The Heath-Henderson B-4 engine was a motorcycle piston engine modified for use in aircraft.

"The Heath Airplane Company's Model B-4 was an in-line, four-cylinder, air-cooled Henderson motorcycle engine converted for use in aircraft by modifying the lubrication system and the valves. The B-4 mainly powered the small and economical Heath Parasol monoplane, which Heath sold in kit form for homebuilders in the 1920s and '30s."

"The low-cost, reliable Henderson motorcycle engine was well-suited for the Heath airplane design because it helped make sport flying affordable for many people. Service was simple and economical because parts were cheap and easy to obtain throughout the country."

 A Heath-Henderson engine was featured on an episode of the television show American Pickers, first airing on December 12, 2011 in the U.S. A brief history of both the Henderson motocycle company and use of the engine in Heath aircraft was discussed.

Variants
Church Marathon J-3
The Marathon J-3 was a modification of the Heath-Henderson B-4 engine, used for light aircraft in the 1930s, by the Church Airplane and Mfg.
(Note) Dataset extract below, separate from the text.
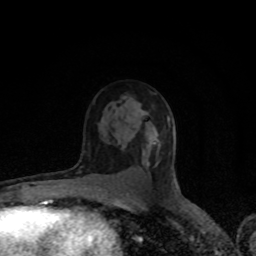
Breast MRI (dynamic contrast-enhanced), one axial slice; slice 52 of 80 in the series (ordered by position); cropped to one breast; dynamic contrast-enhanced series, time point 2 of 8 at this slice position (early post-contrast); 1.5 T; TE 4.2 ms, TR 7 ms; 2 mm slice thickness; 256 × 256 image matrix, field of view 150 × 150 mm. Female patient.
Outlined on this slice (semi-automatic segmentation, software-assisted and operator-edited):
- enhancing-tissue mask used for the functional tumour volume (all voxels passing the contrast-enhancement thresholds inside the analysis volume; usually the tumour): bounding box <147,142,158,165> (left, top, right, bottom; pixels)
Co, primarily for the Church Midwing JC-1. The Marathon J-3 cost $350 in 1932.

Applications
 Church Midwing JC-1
 Doromy Bath Tub
 Heath Parasol

Engines on display
 There is a B-4 on display at the New England Air Museum, Bradley International Airport, Windsor Locks, CT.

Specifications

Notes

References
This article contains material that originally came from the placard at the Steven F. Udvar-Hazy Center.